NASA recorded what Saturn sounds like. Hear it for yourself!

NASA recorded an interplanetary exchange. And it sounds not entirely unlike the beginning to a certain Daft Punk song.

Saturn wearing headphones
Original Saturn picture by NASA/JPL, crude illustration by the author.

Not to sound like an intergalactic hipster here, but: dude, how can you call yourself a true planet fan if have you haven't heard Saturn? 


You may remember the Cassini spacecraft's epic—and planned—crash into Saturn in September of last year. Now, like Tupac, Cassini is seeing a posthumous release of sorts. Y'see, Cassini managed to detect an epic exchange between Saturn and its moon Enceladus, so epic that you could detect it over radio waves. NASA's Jet Propulsion Lab in Pasadena, CA (go Pasadena Bulldogs!) shortened 16 minutes of audio into 29 seconds.

The results are pretty cool, sounding not entirely unlike the beginning to the Daft Punk song "Touch". The literally-out-of-this-world-ha-ha sounds are actually made by Saturn's magnetosphere. Earth has one, too; magnetospheres protect planets from radiation and the constant barrage of charged particles thrown at us (and Saturn, and a few other planets) by the Sun.

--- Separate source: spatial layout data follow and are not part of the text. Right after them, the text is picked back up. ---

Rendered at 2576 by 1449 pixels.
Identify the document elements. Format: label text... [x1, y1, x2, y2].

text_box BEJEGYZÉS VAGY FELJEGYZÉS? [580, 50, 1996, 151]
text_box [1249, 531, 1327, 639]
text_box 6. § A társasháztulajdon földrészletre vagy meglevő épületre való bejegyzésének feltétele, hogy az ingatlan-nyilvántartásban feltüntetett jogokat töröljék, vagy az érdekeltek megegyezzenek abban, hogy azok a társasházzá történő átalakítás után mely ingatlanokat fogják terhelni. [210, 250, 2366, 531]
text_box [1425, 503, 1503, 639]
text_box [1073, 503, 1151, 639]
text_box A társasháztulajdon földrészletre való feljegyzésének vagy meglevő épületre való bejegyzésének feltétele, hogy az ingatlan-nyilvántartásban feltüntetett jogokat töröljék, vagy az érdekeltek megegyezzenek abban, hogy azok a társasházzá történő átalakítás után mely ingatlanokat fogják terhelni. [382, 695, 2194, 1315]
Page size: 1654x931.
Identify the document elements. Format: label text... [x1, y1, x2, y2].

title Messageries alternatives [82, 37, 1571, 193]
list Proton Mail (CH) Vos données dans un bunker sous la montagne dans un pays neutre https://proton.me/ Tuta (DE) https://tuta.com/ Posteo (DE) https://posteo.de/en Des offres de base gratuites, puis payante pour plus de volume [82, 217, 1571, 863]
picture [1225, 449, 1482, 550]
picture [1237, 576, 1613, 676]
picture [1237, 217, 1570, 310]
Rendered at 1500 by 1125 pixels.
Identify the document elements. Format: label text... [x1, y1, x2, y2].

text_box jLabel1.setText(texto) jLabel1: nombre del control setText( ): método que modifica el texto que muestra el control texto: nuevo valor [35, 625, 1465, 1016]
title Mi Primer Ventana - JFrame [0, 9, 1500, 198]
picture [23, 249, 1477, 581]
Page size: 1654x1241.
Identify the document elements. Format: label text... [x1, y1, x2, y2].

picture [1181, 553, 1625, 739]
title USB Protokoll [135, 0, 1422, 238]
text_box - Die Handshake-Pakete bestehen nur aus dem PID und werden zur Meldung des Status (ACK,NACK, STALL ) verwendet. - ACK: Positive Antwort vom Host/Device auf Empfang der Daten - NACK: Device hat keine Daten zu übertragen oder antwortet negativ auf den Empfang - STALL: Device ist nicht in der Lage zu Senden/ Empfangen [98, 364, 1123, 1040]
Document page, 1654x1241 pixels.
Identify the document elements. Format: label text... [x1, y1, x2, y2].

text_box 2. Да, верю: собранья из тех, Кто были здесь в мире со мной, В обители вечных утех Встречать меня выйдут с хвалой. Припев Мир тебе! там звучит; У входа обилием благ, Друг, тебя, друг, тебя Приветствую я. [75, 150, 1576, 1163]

What do we gain from this? Um, perhaps if you had to recognize Saturn in a dark room you'd now know what it sounds like. Sound doesn't really travel in space as there's no air—so it's true that nobody can hear you scream in space—so perhaps this Saturn song is sort of like a super rare release. (Could Saturn be any more hipster? I mean, with all the rings, the multiple hangers-on, and the hot air, our galactic neighbor is kind of coming across like late-period Johnny Depp.)